Provisions of the Grid Integration Act will support the deployment of new advances in intelligent sensing and control technologies, which benefit both the distributed system owner and the electric grid operator by facilitating more dynamic, adaptive, and anticipatory integration with the grid. Using advanced integration technologies will help bring clean energy solutions online, while optimizing the quality and reliability of a new, smarter electric grid.

The second bill, the HEAT Act, addresses three major regulatory barriers to encourage the deployment of CHP and WHP, both of which would strengthen local economies and support national energy goals.
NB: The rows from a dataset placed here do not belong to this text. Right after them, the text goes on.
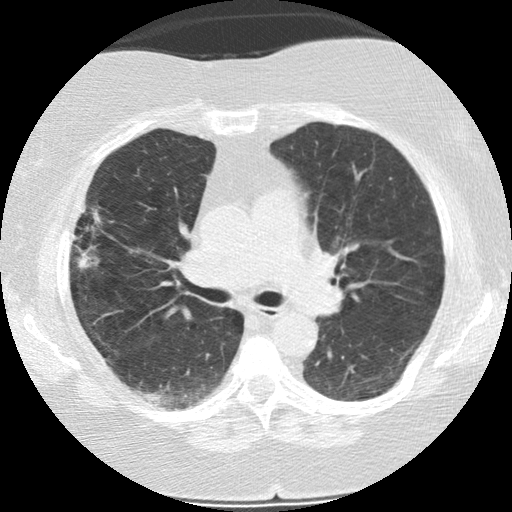
Low-dose screening chest CT, axial slice, baseline screening round, lung window (W 1500 / L -600 HU), 2.5 mm slice thickness, slice 78 of 187 in the series. Female participant, aged 73 years at enrolment.
Lesion marked by an expert reader, bounding box (x1, y1, x2, y2) in pixels: (58, 214, 115, 277). The exam's reader record, not a measurement of the box and not confirmed to be the same lesion: non-calcified nodule or mass ≥4 mm, right upper lobe, 21 × 14 mm, poorly defined margins, soft tissue attenuation. Participant outcome: lung cancer diagnosed 482 days after this screen — bronchiolo-alveolar adenocarcinoma, NOS, right upper lobe, moderately differentiated (G2), stage IIIB (AJCC 6th edition), 21 mm at pathology.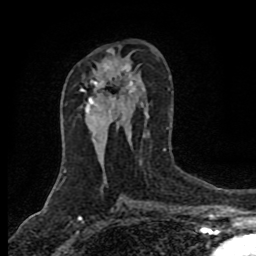
Breast MRI (dynamic contrast-enhanced), one axial slice. Position 47 of 80 along the scan axis. Cropped to one breast. Dynamic contrast-enhanced series, time point 2 of 8 at this slice position (early post-contrast). 1.5 T. TE 4.2 ms, TR 7 ms. 256 × 256 image matrix. Female patient.
Annotated regions visible in this slice (semi-automatically segmented with operator editing):
- enhancing-tissue mask used for the functional tumour volume (all voxels passing the contrast-enhancement thresholds inside the analysis volume; usually the tumour): box from (x=80, y=90) to (x=87, y=112) px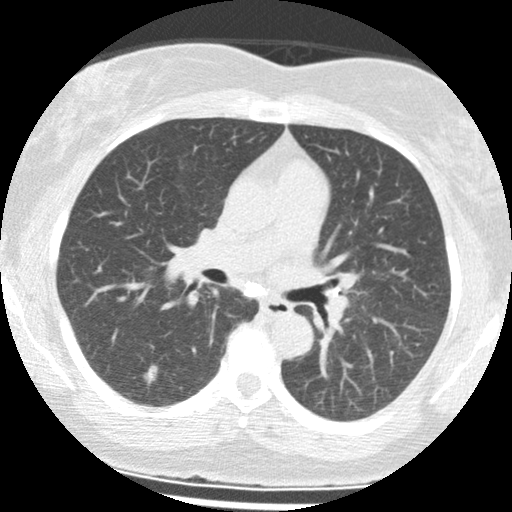
Chest CT (low-dose screening protocol), one axial image; baseline screening round; lung window (W 1500 / L -600 HU); 2.5 mm slice thickness; standard (soft-tissue) reconstruction kernel (STANDARD); slice 51 of 124 in the series. Female, age 65 years at enrolment. Current smoker at enrolment.
Lesion marked by an expert reader, bounding box <131,356,168,391> (left, top, right, bottom; pixels). Screening reader's record for this exam (one nodule recorded; not confirmed to be the boxed lesion): non-calcified nodule or mass ≥4 mm, right lower lobe, 8 × 6 mm, poorly defined margins, mixed attenuation. Official screen result: positive, change unspecified: nodule(s) >= 4 mm or enlarging nodule(s), mass(es), or other non-specific abnormalities suspicious for lung cancer.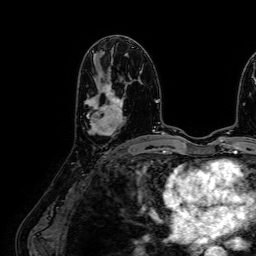
Breast MRI (dynamic contrast-enhanced), one axial slice; position 36 of 64 along the scan axis; cropped to one breast; dynamic contrast-enhanced series, time point 2 of 7 at this slice position (early post-contrast); 1.5 T; TE 2.6 ms, TR 5.2 ms; 256 × 256 image matrix. Female patient.
Annotated regions visible in this slice (semi-automatically segmented with operator editing):
- enhancing-tissue mask used for the functional tumour volume (all voxels passing the contrast-enhancement thresholds inside the analysis volume; usually the tumour): bounding box (x1, y1, x2, y2) in pixels: (84, 72, 124, 136)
The HEAT Act provides assistance to states in considering the adoption of (1) updated interconnection procedures and tariff schedules; (2) model standards for supplemental, backup, and standby power fees for CHP and WHP systems; and (3) the most recent EPA guidance on output based emission standards.

A number of barriers impede the full capture of CHP potential, and provisions contained in the HEAT Act would help states overcome many of these barriers, cost-effectively and without mandates. Greater CHP deployment will result in a range of benefits, including lower energy bills for the system owner and societal benefits such as energy savings, reduced fuel consumption, and greenhouse gas emissions reductions when compared to conventional power plants. Further, by reducing the need for transmission and distribution, CHP can also benefit utilities by reducing grid congestion, deferring the need for infrastructure investments, and improving overall grid reliability.

We again commend Senator Shaheen and her colleagues for their continued leadership and recognition of the value of energy efficiency as both the Senate and House prepare comprehensive energy bills. We expect the Senate Energy and Natural Resources Committee, under the leadership of Senators Murkowski (R-AK) and Cantwell (D-WA), to include one or both of these legislative proposals in its upcoming energy-related hearings this month. ACEEE testified at a hearing held last week, which was the first of four hearings on general energy titles—efficiency, infrastructure, supply, and accountability—that Chairman Murkowski has scheduled in May. A hearing on infrastructure is currently scheduled for May 14th, with a hearing on supply scheduled for May 19th.